« …dans la nuit la liberté nous écoute » : Un condamné à mort s’est échappé, le chef d’œuvre de Robert Bresson
« La Cinetek », la plate-forme des cinéphiles, met à disposition de ses abonnés ce mois-ci le chef d’œuvre de Robert Bresson. A l’occasion d’une rétrospective spéciale « Huis Clos », le service de VOD aborde une thématique, d’actualité depuis maintenant un an, qui ne peut que parler aux traumatisés du confinement et du couvre-feu que nous sommes tous. Et qui a de quoi nous faire relativiser sur les conditions de notre enfermement.
Un condamné à mort s’est échappé (1956) raconte en effet l’évasion rocambolesque du lieutenant Fontaine (joué par François Leterrier, décédé il y a peu), arrêté et condamné à mort en 1943 par les autorités nazies, de la prison de Lyon où il était emprisonné. Le film marque le début d’une vague de « films de prison » dans le cinéma français – du magnifique film de Jacques Becker, Le Trou (1960), qui reprend le réalisme quasi documentaire du film de Bresson en y apportant une touche de dramaturgie, au grand film de Jacques Audiard, Un Prophète (2009), aux enjeux plus contemporains.
Le spectateur ne peut qu’être happé par le parcours du lieutenant Fontaine, de son entrée à la prison à sa folle libération. Car si le titre du film révèle d’avance son issue, toute l’aventure du personnage nous passionne, une tension maximale étant sans cesse maintenue par la mise en scène. Le film suscite d’autant plus notre intérêt qu’il s’agit bien ici d’une histoire vraie, aussi improbable peut-elle paraître. Nous en sommes prévenus dès le début du film par un carton introductif signé par le réalisateur : « Cette histoire est véritable. Je la donne sans ornements… ». En effet, le scénario est adapté de l’histoire d’André Devigny qui, après avoir subi la torture de Klaus Barbie, est parvenu à s’évader de la prison Montluc de Lyon pour rejoindre la Suisse puis la Résistance française en Afrique du Nord.

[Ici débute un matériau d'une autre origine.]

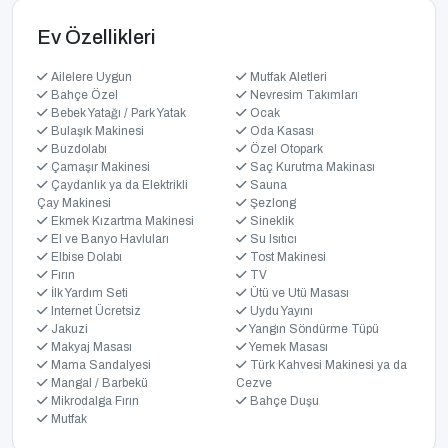
Ev Özellikleri
Ailelere Uygun
Mutfak Aletleri
Bahçe Özel
Nevresim Takımları
Bebek Yatağı / Park Yatak
Ocak
Bulaşık Makinesi
Oda Kasası
Buzdolabı
Özel Otopark
Çamaşır Makinesi
Saç Kurutma Makinası
Çaydanlık ya da Elektrikli
Sauna
Çay Makinesi
Şezlong
Ekmek Kızartma Makinesi
Sineklik
El ve Banyo Havluları
Su Isıtıcı
Elbise Dolabı
Tost Makinesi
Fırın
TV
İlk Yardım Seti
Ütü ve Utü Masası
Internet Ücretsiz
Uydu Yayını
Jakuzi
Yangın Söndürme Tüpü
Makyaj Masası
Yemek Masası
Mama Sandalyesi
Türk Kahvesi Makinesi ya da
Mangal / Barbekü
Cezve
Mikrodalga Fırın
Bahçe Duşu
Mutfak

C’est donc « sans ornements » que Bresson veut raconter son histoire, fidèle au réalisme humble mais puissant qui fait tout son style. Aucune dramatisation de l’action, aucune héroïsation poussée du personnage ne viennent contrarier la fluidité de la mise en scène, qui s’attache à montrer les faits bruts, comme ils sont. Le film souligne la vie immonde du détenu déshumanisé par l’oppresseur nazi ainsi que son travail acharné, dans toute sa matérialité, pour confectionner les outils de sa libération. Avec une précision méticuleuse, la caméra montre en plans serrés les mains des détenus qui s’échangent des messages sur des petits bouts de papiers ; le démontage lent et si possible silencieux des planches de la porte de la cellule ; le tissage des cordes faites de bric et de broc ; les mains qui tremblent ; le visage défait de Fontaine dès que surgit la peur d’être découvert… La précision du détail accentue la tension exercée par le film, et permet une immersion d’autant plus forte du spectateur au côté du détenu, le rendant complice pendant une heure trente de son secret plan d’évasion.

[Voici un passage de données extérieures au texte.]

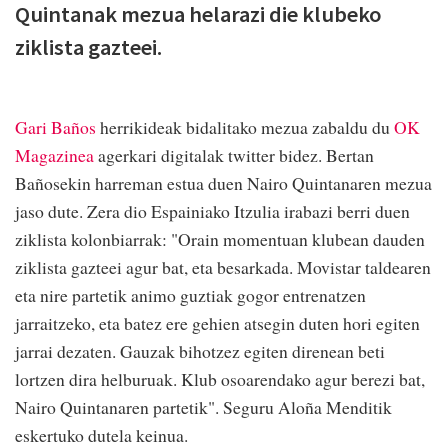
Quintanak mezua helarazi die klubeko
ziklista gazteei.
Gari Baños
herrikideak bidalitako mezua zabaldu du
OK
Magazinea
agerkari digitalak twitter bidez. Bertan
Bañosekin harreman estua duen Nairo Quintanaren mezua
jaso dute. Zera dio Espainiako Itzulia irabazi berri duen
ziklista kolonbiarrak: "Orain momentuan klubean dauden
ziklista gazteei agur bat, eta besarkada. Movistar taldearen
eta nire partetik animo guztiak gogor entrenatzen
jarraitzeko, eta batez ere gehien atsegin duten hori egiten
jarrai dezaten. Gauzak bihotzez egiten direnean beti
lortzen dira helburuak. Klub osoarendako agur berezi bat,
Nairo Quintanaren partetik". Seguru Aloña Menditik
eskertuko dutela keinua.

La placidité des visages n’empêche pas l’émotion qui peut y transparaître, et donc la complète identification du spectateur avec les personnages. Si Bresson voyait bien l’acteur comme un « modèle »1, dont il fallait écarter toute trace de jeu dramatique, c’était bien pour faire ressortir sa « manière d’être intérieure », la vérité cachée de l’âme humaine, incarnée dans un corps illisible mais éclatant d’émotion. Cette mystique du modèle chez Bresson parvient, dans chacun de ses films, à dénicher l’« essence pure » cachée dans chaque homme. Le modèle bressonien, « enfermé dans sa mystérieuse apparence », illustre la capacité ontique du cinéma, sa puissance de dévoilement de la vérité de l’homme.
Un condamné à mort s’est échappé est un de ses grands films que l’on n’oublie pas, noble par ses idéaux, immense par sa mise en scène. Son art de la simplicité et du suspense en fait un film unique dont la puissance résonne toujours autant aujourd’hui. Le spectateur, quasiment torturé par les épreuves que doit subir Fontaine pour réussir son évasion, en sort grandi par un dénouement tout à la gloire de la liberté retrouvée. Cette liberté transcende l’image : elle nous montre à quel point nous avons besoin d’elle, à quel point nous en avons le goût, à quel point elle peut nous manquer. La liberté fait toute notre humanité, et c’est tout à l’honneur d’Un condamné à mort s’est échappé de nous le rappeler – et en cela, c’est un film bien nécessaire.
Citation du titre: Extrait du « Chant des Partisans », écrit en 1943 par Maurice Druon et Joseph Kessel.
- Robert Bresson, Notes sur le cinématographe, Paris, Gallimard, 1975.